- _PROBLEM_
Your answer must be the records below repeated word for word, with no pictures in it.

───── SOURCE MATERIAL

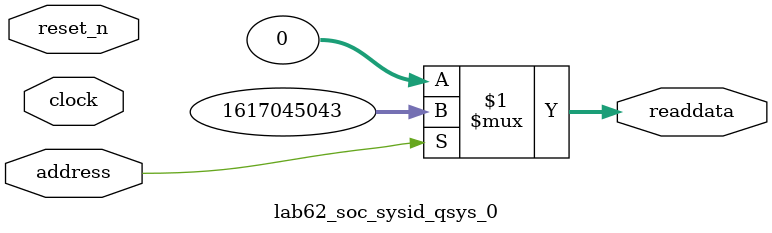
<source format=v>



// synthesis translate_off
`timescale 1ns / 1ps
// synthesis translate_on

// turn off superfluous verilog processor warnings 
// altera message_level Level1 
// altera message_off 10034 10035 10036 10037 10230 10240 10030 

module lab62_soc_sysid_qsys_0 (
               // inputs:
                address,
                clock,
                reset_n,

               // outputs:
                readdata
             )
;

  output  [ 31: 0] readdata;
  input            address;
  input            clock;
  input            reset_n;

  wire    [ 31: 0] readdata;
  //control_slave, which is an e_avalon_slave
  assign readdata = address ? 1617045043 : 0;

endmodule



</source>
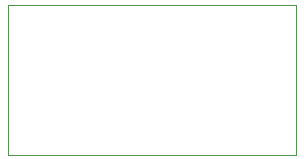
<source format=gm1>
%TF.GenerationSoftware,KiCad,Pcbnew,7.0.1-3b83917a11~172~ubuntu20.04.1*%
%TF.CreationDate,2023-03-16T21:36:45-04:00*%
%TF.ProjectId,I2C-ToF-Companion,4932432d-546f-4462-9d43-6f6d70616e69,rev?*%
%TF.SameCoordinates,Original*%
%TF.FileFunction,Profile,NP*%
%FSLAX46Y46*%
G04 Gerber Fmt 4.6, Leading zero omitted, Abs format (unit mm)*
G04 Created by KiCad (PCBNEW 7.0.1-3b83917a11~172~ubuntu20.04.1) date 2023-03-16 21:36:45*
%MOMM*%
%LPD*%
G01*
G04 APERTURE LIST*
%TA.AperFunction,Profile*%
%ADD10C,0.100000*%
%TD*%
G04 APERTURE END LIST*
D10*
X136388000Y-68580000D02*
X160792000Y-68580000D01*
X160792000Y-81280000D01*
X136388000Y-81280000D01*
X136388000Y-68580000D01*
M02*

</source>
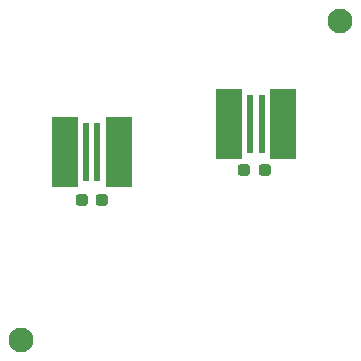
<source format=gbr>
%TF.GenerationSoftware,KiCad,Pcbnew,7.0.6*%
%TF.CreationDate,2023-09-02T17:04:30+01:00*%
%TF.ProjectId,gbc_fidget,6762635f-6669-4646-9765-742e6b696361,rev?*%
%TF.SameCoordinates,Original*%
%TF.FileFunction,Soldermask,Top*%
%TF.FilePolarity,Negative*%
%FSLAX46Y46*%
G04 Gerber Fmt 4.6, Leading zero omitted, Abs format (unit mm)*
G04 Created by KiCad (PCBNEW 7.0.6) date 2023-09-02 17:04:30*
%MOMM*%
%LPD*%
G01*
G04 APERTURE LIST*
G04 Aperture macros list*
%AMRoundRect*
0 Rectangle with rounded corners*
0 $1 Rounding radius*
0 $2 $3 $4 $5 $6 $7 $8 $9 X,Y pos of 4 corners*
0 Add a 4 corners polygon primitive as box body*
4,1,4,$2,$3,$4,$5,$6,$7,$8,$9,$2,$3,0*
0 Add four circle primitives for the rounded corners*
1,1,$1+$1,$2,$3*
1,1,$1+$1,$4,$5*
1,1,$1+$1,$6,$7*
1,1,$1+$1,$8,$9*
0 Add four rect primitives between the rounded corners*
20,1,$1+$1,$2,$3,$4,$5,0*
20,1,$1+$1,$4,$5,$6,$7,0*
20,1,$1+$1,$6,$7,$8,$9,0*
20,1,$1+$1,$8,$9,$2,$3,0*%
G04 Aperture macros list end*
%ADD10C,2.100000*%
%ADD11RoundRect,0.237500X0.287500X0.237500X-0.287500X0.237500X-0.287500X-0.237500X0.287500X-0.237500X0*%
%ADD12R,0.500000X5.000000*%
%ADD13R,2.200000X6.000000*%
G04 APERTURE END LIST*
D10*
%TO.C,H2*%
X145364200Y-87858600D03*
%TD*%
D11*
%TO.C,D1*%
X152245000Y-75971400D03*
X150495000Y-75971400D03*
%TD*%
D12*
%TO.C,SW2*%
X164774880Y-69570600D03*
D13*
X167563800Y-69570600D03*
X162991800Y-69570600D03*
D12*
X165780720Y-69570600D03*
%TD*%
%TO.C,SW1*%
X150830280Y-71983600D03*
D13*
X153619200Y-71983600D03*
X149047200Y-71983600D03*
D12*
X151836120Y-71983600D03*
%TD*%
D11*
%TO.C,D2*%
X166025800Y-73507600D03*
X164275800Y-73507600D03*
%TD*%
D10*
%TO.C,H1*%
X172364400Y-60858400D03*
%TD*%
M02*

</source>
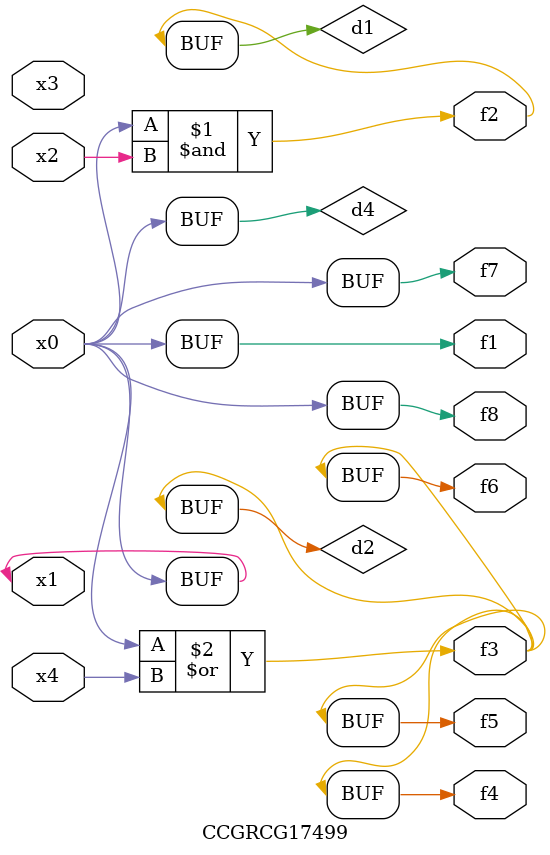
<source format=v>
module CCGRCG17499(
	input x0, x1, x2, x3, x4,
	output f1, f2, f3, f4, f5, f6, f7, f8
);

	wire d1, d2, d3, d4;

	and (d1, x0, x2);
	or (d2, x0, x4);
	nand (d3, x0, x2);
	buf (d4, x0, x1);
	assign f1 = d4;
	assign f2 = d1;
	assign f3 = d2;
	assign f4 = d2;
	assign f5 = d2;
	assign f6 = d2;
	assign f7 = d4;
	assign f8 = d4;
endmodule

</source>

──────────

- _EXERCISE SOLUTION_
<source format=v>



// synthesis translate_off
`timescale 1ns / 1ps
// synthesis translate_on

// turn off superfluous verilog processor warnings 
// altera message_level Level1 
// altera message_off 10034 10035 10036 10037 10230 10240 10030 

module lab62_soc_sysid_qsys_0 (
               // inputs:
                address,
                clock,
                reset_n,

               // outputs:
                readdata
             )
;

  output  [ 31: 0] readdata;
  input            address;
  input            clock;
  input            reset_n;

  wire    [ 31: 0] readdata;
  //control_slave, which is an e_avalon_slave
  assign readdata = address ? 1617045043 : 0;

endmodule



</source>
<source format=gm1>
%TF.GenerationSoftware,KiCad,Pcbnew,7.0.1-3b83917a11~172~ubuntu20.04.1*%
%TF.CreationDate,2023-03-16T21:36:45-04:00*%
%TF.ProjectId,I2C-ToF-Companion,4932432d-546f-4462-9d43-6f6d70616e69,rev?*%
%TF.SameCoordinates,Original*%
%TF.FileFunction,Profile,NP*%
%FSLAX46Y46*%
G04 Gerber Fmt 4.6, Leading zero omitted, Abs format (unit mm)*
G04 Created by KiCad (PCBNEW 7.0.1-3b83917a11~172~ubuntu20.04.1) date 2023-03-16 21:36:45*
%MOMM*%
%LPD*%
G01*
G04 APERTURE LIST*
%TA.AperFunction,Profile*%
%ADD10C,0.100000*%
%TD*%
G04 APERTURE END LIST*
D10*
X136388000Y-68580000D02*
X160792000Y-68580000D01*
X160792000Y-81280000D01*
X136388000Y-81280000D01*
X136388000Y-68580000D01*
M02*

</source>
<source format=gbr>
%TF.GenerationSoftware,KiCad,Pcbnew,7.0.6*%
%TF.CreationDate,2023-09-02T17:04:30+01:00*%
%TF.ProjectId,gbc_fidget,6762635f-6669-4646-9765-742e6b696361,rev?*%
%TF.SameCoordinates,Original*%
%TF.FileFunction,Soldermask,Top*%
%TF.FilePolarity,Negative*%
%FSLAX46Y46*%
G04 Gerber Fmt 4.6, Leading zero omitted, Abs format (unit mm)*
G04 Created by KiCad (PCBNEW 7.0.6) date 2023-09-02 17:04:30*
%MOMM*%
%LPD*%
G01*
G04 APERTURE LIST*
G04 Aperture macros list*
%AMRoundRect*
0 Rectangle with rounded corners*
0 $1 Rounding radius*
0 $2 $3 $4 $5 $6 $7 $8 $9 X,Y pos of 4 corners*
0 Add a 4 corners polygon primitive as box body*
4,1,4,$2,$3,$4,$5,$6,$7,$8,$9,$2,$3,0*
0 Add four circle primitives for the rounded corners*
1,1,$1+$1,$2,$3*
1,1,$1+$1,$4,$5*
1,1,$1+$1,$6,$7*
1,1,$1+$1,$8,$9*
0 Add four rect primitives between the rounded corners*
20,1,$1+$1,$2,$3,$4,$5,0*
20,1,$1+$1,$4,$5,$6,$7,0*
20,1,$1+$1,$6,$7,$8,$9,0*
20,1,$1+$1,$8,$9,$2,$3,0*%
G04 Aperture macros list end*
%ADD10C,2.100000*%
%ADD11RoundRect,0.237500X0.287500X0.237500X-0.287500X0.237500X-0.287500X-0.237500X0.287500X-0.237500X0*%
%ADD12R,0.500000X5.000000*%
%ADD13R,2.200000X6.000000*%
G04 APERTURE END LIST*
D10*
%TO.C,H2*%
X145364200Y-87858600D03*
%TD*%
D11*
%TO.C,D1*%
X152245000Y-75971400D03*
X150495000Y-75971400D03*
%TD*%
D12*
%TO.C,SW2*%
X164774880Y-69570600D03*
D13*
X167563800Y-69570600D03*
X162991800Y-69570600D03*
D12*
X165780720Y-69570600D03*
%TD*%
%TO.C,SW1*%
X150830280Y-71983600D03*
D13*
X153619200Y-71983600D03*
X149047200Y-71983600D03*
D12*
X151836120Y-71983600D03*
%TD*%
D11*
%TO.C,D2*%
X166025800Y-73507600D03*
X164275800Y-73507600D03*
%TD*%
D10*
%TO.C,H1*%
X172364400Y-60858400D03*
%TD*%
M02*

</source>
<source format=v>
module CCGRCG17499(
	input x0, x1, x2, x3, x4,
	output f1, f2, f3, f4, f5, f6, f7, f8
);

	wire d1, d2, d3, d4;

	and (d1, x0, x2);
	or (d2, x0, x4);
	nand (d3, x0, x2);
	buf (d4, x0, x1);
	assign f1 = d4;
	assign f2 = d1;
	assign f3 = d2;
	assign f4 = d2;
	assign f5 = d2;
	assign f6 = d2;
	assign f7 = d4;
	assign f8 = d4;
endmodule

</source>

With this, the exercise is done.